No tocante aos versos 8 e 9: “Meus filhos, o dia já envelheceu, entrem para dentro”, observasse um processo de personificação do dia (prosopopéia) que dá vida ao dia, além do pleonasmos vicioso “entrem para dentro”, típico da linguagem coloquial. Notasse a expressividade do eu lírico por ser fiel em relação à linguagem da mãe, refletindo grande autenticidade dessa situação cotidiana.

Nos versos seguintes temos: “Um lagarto atravessou meu olho e entrou para o mato / Se diz que o lagarto entrou nas folhas, que folhou.” Primeiro, quando se diz “atravessou o olho” é uma metáfora feita a percepção intelectual do eu lírico (a imaginação poética). E o mato, por sua vez, representa o terreno inculto (a escrita poética). Enfim, notasse no verso 11 a ambigüidade no vocábulo “folha” , pois tanto pode se referir a uma parte das plantas , como ao papel que serve para à escrita.

O trecho do poema “Canção do ver”, presente na obra “Poemas Rupestres” de Manoel de Barros, relata-nos o forte poder criativo do poeta em gerar uma realidade própria para os fatos mundanos:

1

Por viver muitos anos dentro do mato

Moda ave

O menino pegou um olhar de pássaro-

Contraiu visão fontana.

Por forma que ele enxergava as coisas

Por igual

como os pássaros enxergam.

As coisas todas inominadas.

Água não era ainda a palavra água.

Pedra não era ainda a palavra pedra

E tal.

As palavras eram livres de gramáticas e

Podiam ficar em qualquer posição.

Por forma que o menino podia inaugurar.

Podia dar as pedras costumes de flor.

Podia dar ao canto formato de sol.

E, se quisesse caber em um abelha, era

só abrir a palavra abelha e entrar dentro

dela.

Como se fosse infância da língua.

Nesse discurso, o eu lírico vive integrado na natureza como se fosse um pássaro. Enxerga como um pássaro, pois para ele as coisas presentes na mãe terra eram iguais, ou seja, viviam em harmonia plena. A arte de criação poética é um recurso utilizado pelo autor para transgredir a esfera da normalidade, ou seja, uma nova realidade é recriada. Enfim, o cerne da poética barrosiana é o cultivo da poesia experimental. Como ilustração, leiamos os versos: “As palavras eram livres de gramáticas e/ Podiam ficar em qualquer posição./ Por forma que o menino podia inaugurar./ Podia dar as pedras costumes de flor. / Podia dar ao canto formato de sol.

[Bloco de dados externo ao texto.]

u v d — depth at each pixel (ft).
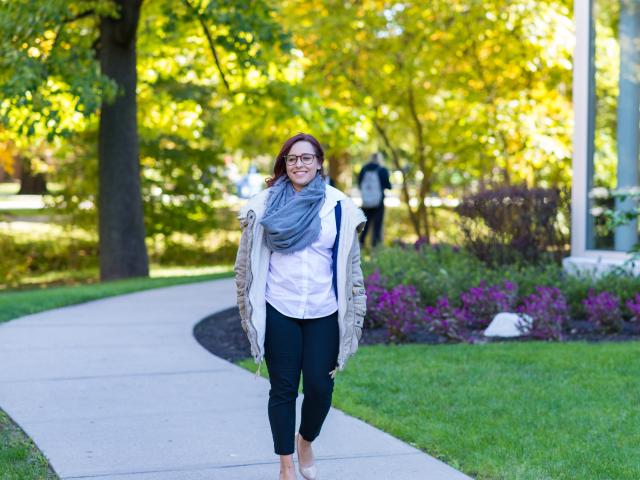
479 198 44.57
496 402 22.68
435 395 23.47
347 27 68.95
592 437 19.63
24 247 79.77
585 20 42.24
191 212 82.53
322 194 16.19
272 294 16.08
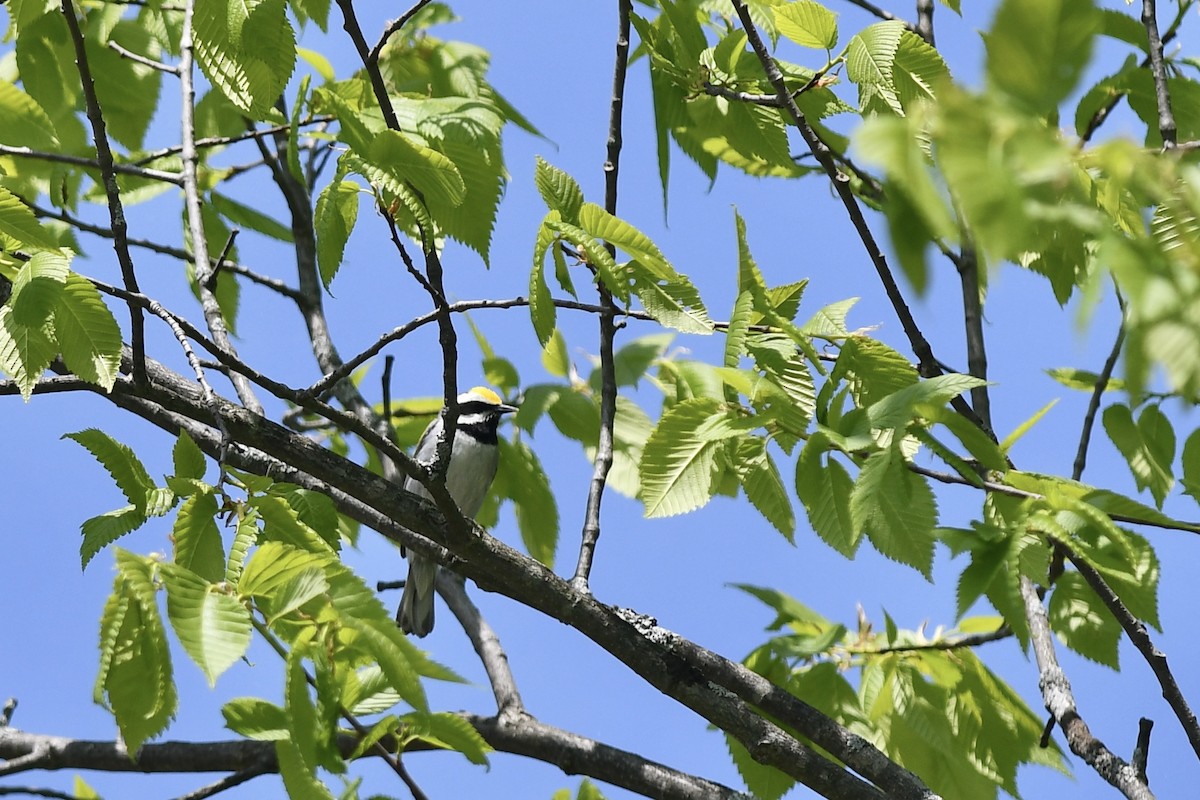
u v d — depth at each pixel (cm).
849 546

Tudo era inominado, pois não havia a austeridade da gramática normativa para nomear os seres como é o caso do substantivo. Notamos, então, a total inversão da ordem natural dos seres, onde também é presente n o trecho seguinte:

2.

A de muito que na Corruptela onde a gente

Vivia

Não passava ninguém

Nem mascate muleiro

Nem anta batizada

Nem cachorro de bugre.

O dia demorava de uma lesma.

Até uma lacraia ondeante atravessa o dia

Por primeiro do que o sol.

E essa lacraia ainda fazia estação de

recreio no circo das crianças

a fim de pular corda.

Lembrava a tartaruga de Creonte

Que quando chegava na outra margem do rio

As águas já tinham até criado cabelo.

Por isso a gente pensava sempre que o dia

de hoje ainda era o ontem.

A gente se acostumou de enxergar antigamentes.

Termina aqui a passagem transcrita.